Supplied text:
%%
Almario: the final chapter

Posted in Case Summary

 To complete the journey, can confirm that the special leave argument on this case, mentioned in earlier posts, was dismissed by the High Court on 16 August 2013.  The court did not required counsel for the respondent to make oral submissions…  Clearly they believe the Court of Appeal got it right..

Bariatric Surgery Case fails on appeal: house of cards falls..

Posted in Case Summary

 In Varipatis v. Almario [2013] NSWCA 76, the New South Wales Court of Appeal reversed the trial judge’s finding in favor of an obese patient alleging negligence on the part of his general practitioner in failing to refer him for weight loss surgery.

The trial decision, which on any assessment was generous to the plaintiff Mr. Almario, had generated media attention and concern that it in effect required such a referral in any case in which an obese patient with a co-morbidity [in this case diabetes] presented to a general practitioner. Furthermore, that in some way the general practitioner’s obligations went beyond firm counselling the patient as to the need for weight loss and health risks if this did not eventuate.
%%
Supplied information:
%%
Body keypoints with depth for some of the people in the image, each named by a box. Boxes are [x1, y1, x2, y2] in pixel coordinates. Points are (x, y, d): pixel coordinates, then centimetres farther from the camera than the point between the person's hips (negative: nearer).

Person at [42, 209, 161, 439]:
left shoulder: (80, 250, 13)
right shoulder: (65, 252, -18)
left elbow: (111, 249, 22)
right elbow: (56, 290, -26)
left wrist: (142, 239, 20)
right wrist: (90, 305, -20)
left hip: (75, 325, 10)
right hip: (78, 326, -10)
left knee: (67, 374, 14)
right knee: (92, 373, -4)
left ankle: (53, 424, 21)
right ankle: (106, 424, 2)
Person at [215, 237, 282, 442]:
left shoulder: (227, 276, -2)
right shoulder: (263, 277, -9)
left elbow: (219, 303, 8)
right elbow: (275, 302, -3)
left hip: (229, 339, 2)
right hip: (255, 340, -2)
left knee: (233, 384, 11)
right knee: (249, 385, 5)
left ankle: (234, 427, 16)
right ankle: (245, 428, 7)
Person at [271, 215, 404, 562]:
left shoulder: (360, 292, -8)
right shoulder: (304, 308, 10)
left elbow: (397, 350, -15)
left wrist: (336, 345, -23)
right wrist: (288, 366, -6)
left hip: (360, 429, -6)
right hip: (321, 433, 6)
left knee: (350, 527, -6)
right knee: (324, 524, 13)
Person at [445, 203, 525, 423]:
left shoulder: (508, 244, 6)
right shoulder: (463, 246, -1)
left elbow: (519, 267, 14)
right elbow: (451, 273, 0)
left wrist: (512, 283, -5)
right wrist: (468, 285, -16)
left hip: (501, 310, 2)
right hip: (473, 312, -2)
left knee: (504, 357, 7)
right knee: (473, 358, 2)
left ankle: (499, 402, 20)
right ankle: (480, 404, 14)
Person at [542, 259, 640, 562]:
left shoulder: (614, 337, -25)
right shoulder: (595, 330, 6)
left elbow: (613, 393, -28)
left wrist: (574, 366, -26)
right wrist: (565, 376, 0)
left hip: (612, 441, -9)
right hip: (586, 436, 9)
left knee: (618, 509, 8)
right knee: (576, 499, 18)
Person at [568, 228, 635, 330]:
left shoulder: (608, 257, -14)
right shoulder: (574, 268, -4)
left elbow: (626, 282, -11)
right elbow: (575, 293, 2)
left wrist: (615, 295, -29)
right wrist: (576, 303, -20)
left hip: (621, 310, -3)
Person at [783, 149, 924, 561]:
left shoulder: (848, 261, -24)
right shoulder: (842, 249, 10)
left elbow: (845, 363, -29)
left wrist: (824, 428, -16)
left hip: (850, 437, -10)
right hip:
%%
Parts of the exercise:
(A) According to the Almario case summary, on what date did the High Court dismiss the special leave argument?
(B) Carry the Almario negligence case summary forward, starting after its last sentence.
The material was drawn from a separate source.

Results for the exercise:
(A) 16 August 2013.

(B)
The case must be treated with caution in relation to contemporary medical practice, given the time of the relevant GP care in issue. On appeal it was significant that the link between obesity and liver disease was not well understood until 2002, which followed the relevant care [and is indicative of the time this case took to proceed].  

No doubt the trial judge had considerable sympathy with Mr. Almario’s situation. At the time of trial he suffered from advanced liver cancer with no likelihood of long term survival.

The case on its facts presents a good reminder of the difficult evidentiary path patients [and so plaintiffs] may face in establishing their case and the obstacle the burden of proof creates. On reading the decision I was reminded of the analogy given to me by a senior lawyer, years ago, that a complex plaintiff’s case is like constructing a multi-storey house of cards, with a doctor or hospital only having to dislodge a single ‘card,’ or step in the chain for the claim to fail.  Further, to dislodge a card, all the hospital or doctor need do is create doubt.  They often have no need to prove anything: only to create doubt..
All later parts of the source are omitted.